The last patches of ice and snow melt into pools of water on this Yukon lake, creating a unique reflection of the surrounding forest.
One misstep or mis-perch and this northern hawk owl might become a feather duster as it precariously sits on what looks like a very uncomfortable perch. It was about a year ago that I took this photo up in the Yukon and in the next week I will be passing by this spot on another Alaskan, Yukon and BC adventure. Hopefully I see a few more of these amazing birds along the way.
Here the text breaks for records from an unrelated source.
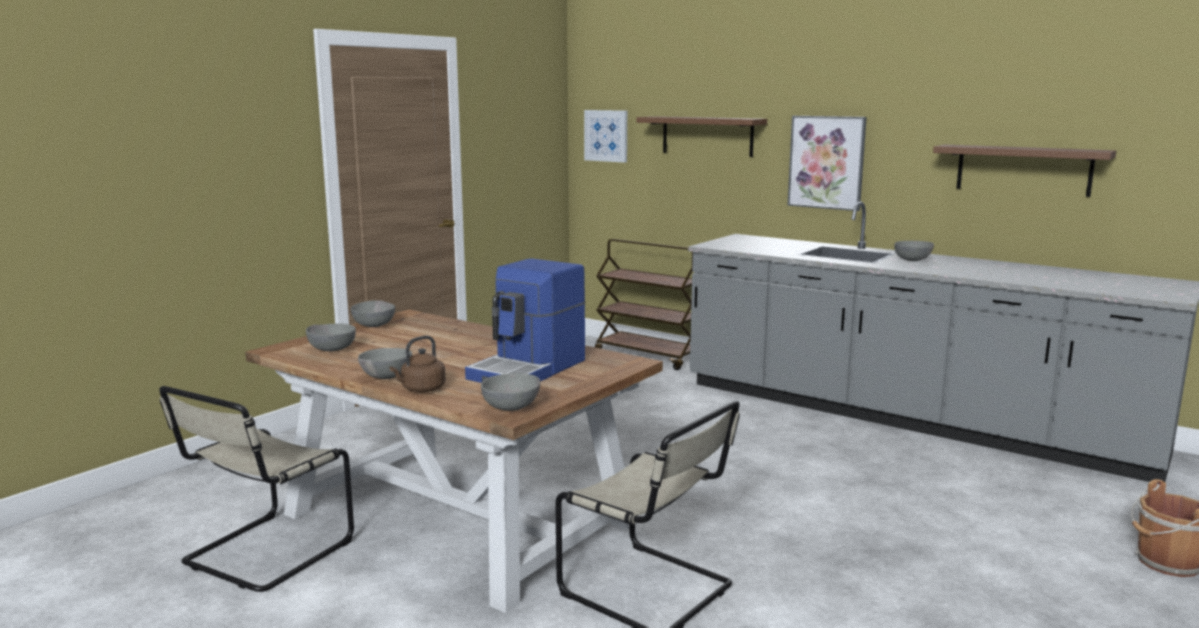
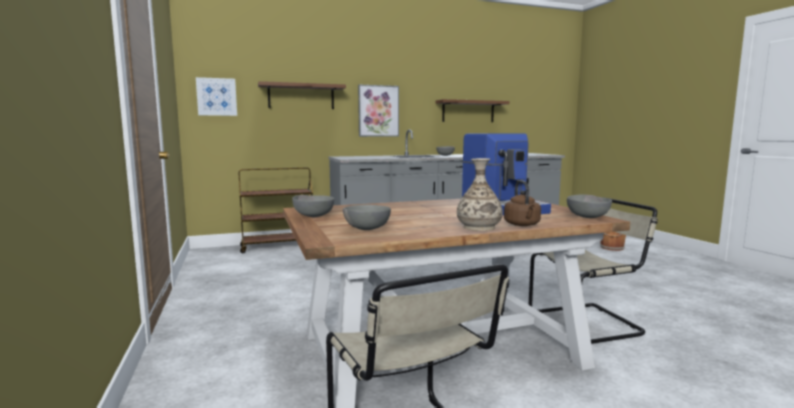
camera: 55 degrees left, 5 degrees down
grey bowl [358,348,412,379] -> vase [457,158,503,231]

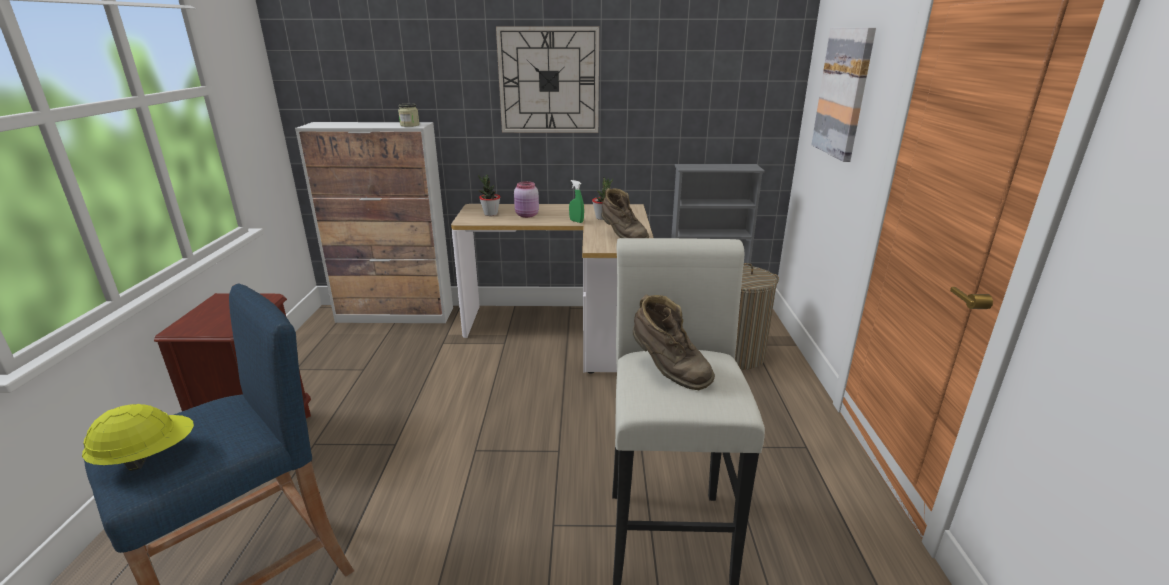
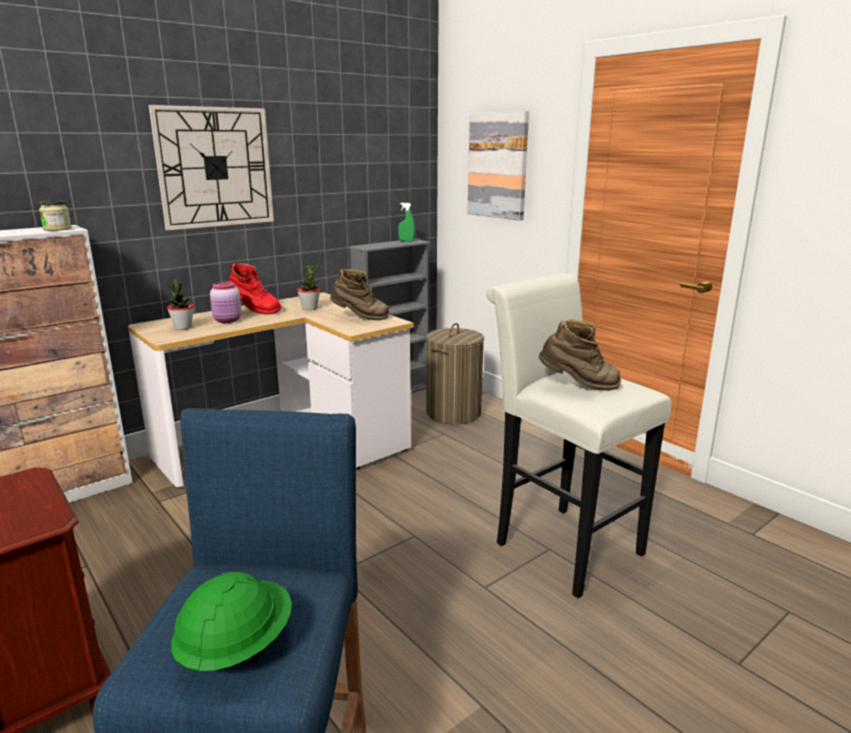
camera: 40 degrees left, 5 degrees down
yellow hard hat [82,404,194,471] -> green hard hat [171,572,292,671]
green spray bottle [569,180,584,223] -> green spray bottle moved to [398,203,415,241]
none -> red boot [229,263,282,315]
One more for today. This lamb of the year watched me from a comfortable distance on a snow covered mountain near Destruction Bay, Yukon. The herd blended in so well with the snow it was hard to spot them initially. I wanted to mimic this in my photo so I overexposed more than typical to create this effect.
In a co-ordinated burst, a flock of snow buntings cascades from a tree to fly off in search of food.
A profile shot of the uniquely coloured ‘cross’ fox as it trotted along the crusted snow.
I came across this uniquely coloured fox just outside of Whitehorse. Red fox colouration can vary from their typical appearance to almost completely black. This one was a cross between the two and hence the name “cross fox” that is assigned to this naturally occurring variant.
Just north of the little community of Burwash Landing is an area known for Northern hawk owls. True to it’s reputation, I spotted at least five different owls within a kilometer. This particular one was very tolerant of me and allowed me to slowly approach without being disturbed. Once I was in a good spot for photos I sat and waited for when it took off. Obviously, birds are much more likely to fly away from a person if they feel at all threatened so keeping far enough away to not disturb them is key. Also working in my favor on this day was that another hawk owl flew behind me and landed in a nearby tree. The first owl started calling and repositioned itself on the branch facing me. I made sure I had it positioned in the frame with a high shutter speed and within seconds the owl launched off the perch and flew directly overhead.
The drive from Whitehorse to Fairbanks along the Alaskan Highway is spectacular. The mountains, wide open spaces, permafrost stunted forests and vast areas with little to no human development was a refreshing change to life in the city. Along the road is Kluane National Park, home of “Sheep Mountain.” By no coincidence Dall sheep make their home on this barren mountain. At this time of year there was little snow on the south side of the mountain. Even still, they were just little white dots on the mountain side when I first saw them. After loading up my gear and taking a mental image of where they were, I scrambled up the mountain in the hopes that they would still be where I spotted them. About 30 minutes later as I scrambled up the hill I spotted one up on a ridge looking down at me. It wasn’t too concerned but to avoid spooking it I stayed below it and moved parallel along the mountain to get a better vantage point. As I came around the side of the mountain the rest of the herd appeared. Forty five in total. Mostly young animals with a few rams and all in good condition. Thankfully they didn’t seem to mind me being there and allowed me to get close enough for great photographs without altering their behaviour. I photographed them for about an hour before I was forced down the mountain by an incoming storm. This was my favorite shot of the bunch.